WORK TASK: List each line of the data in which the string "events" appears.

SUPPLIED INFORMATION:

↓↓↓

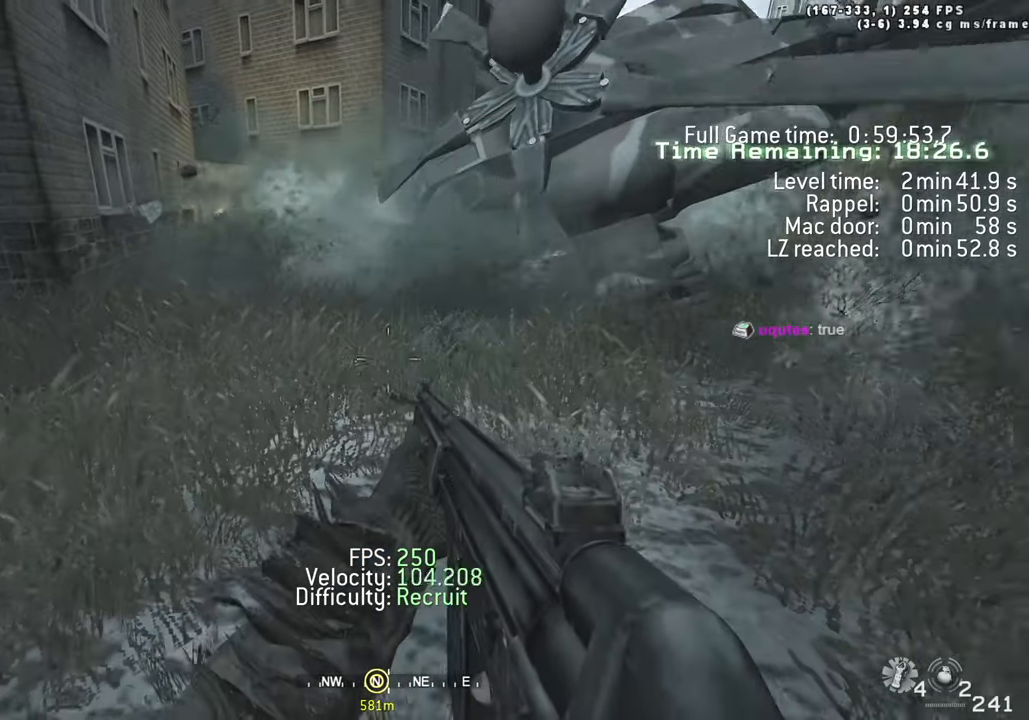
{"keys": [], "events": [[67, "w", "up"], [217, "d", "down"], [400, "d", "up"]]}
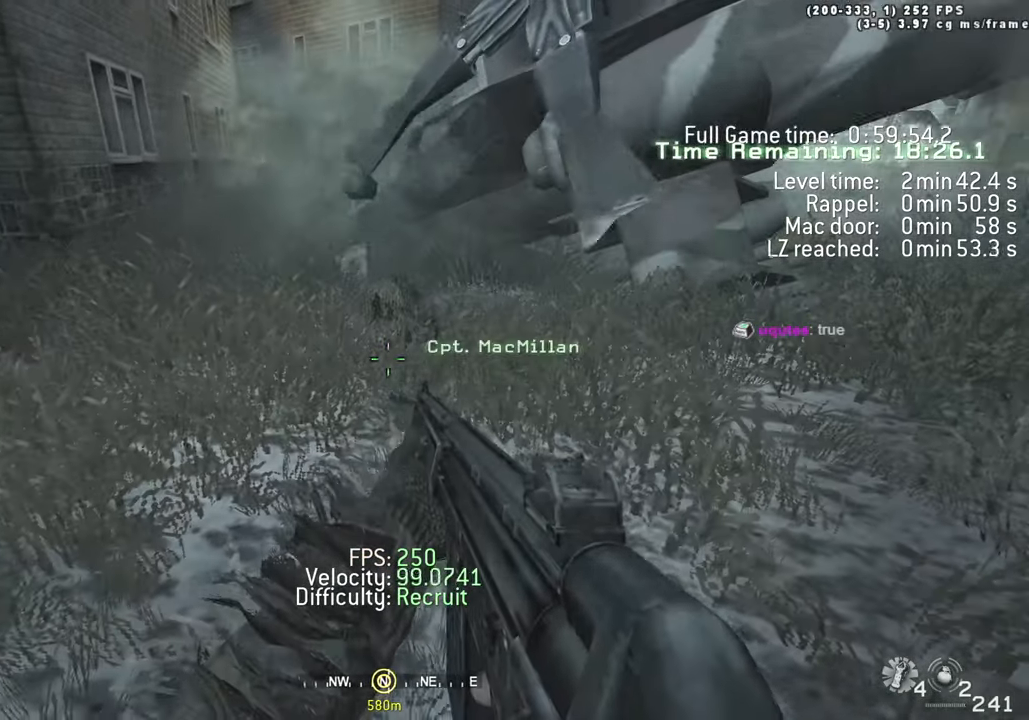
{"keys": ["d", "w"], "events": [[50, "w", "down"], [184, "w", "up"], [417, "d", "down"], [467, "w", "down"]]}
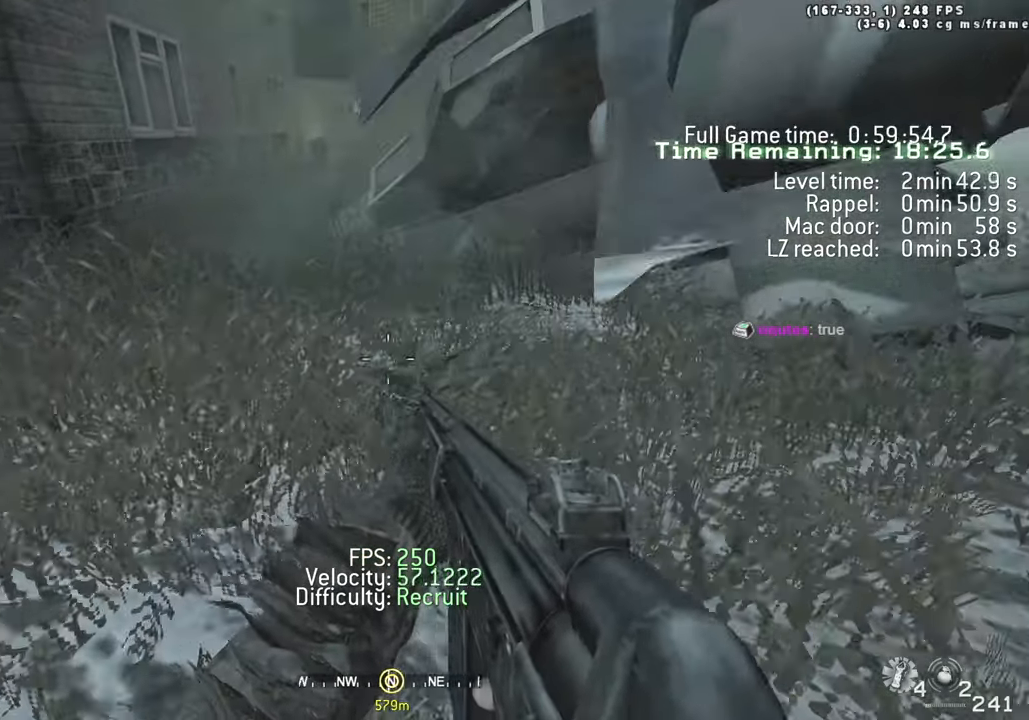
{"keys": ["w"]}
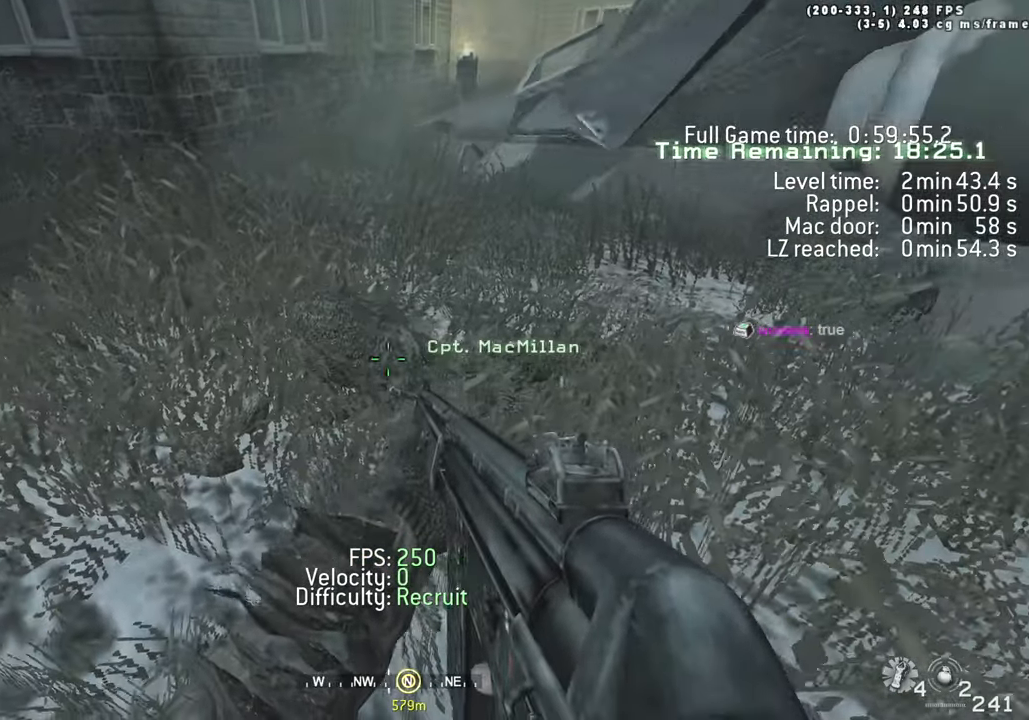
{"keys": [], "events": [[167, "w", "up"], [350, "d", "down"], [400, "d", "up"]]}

↑↑↑

EXERCISE ANSWER:
{"keys": [], "events": [[67, "w", "up"], [217, "d", "down"], [400, "d", "up"]]}
{"keys": ["d", "w"], "events": [[50, "w", "down"], [184, "w", "up"], [417, "d", "down"], [467, "w", "down"]]}
{"keys": [], "events": [[167, "w", "up"], [350, "d", "down"], [400, "d", "up"]]}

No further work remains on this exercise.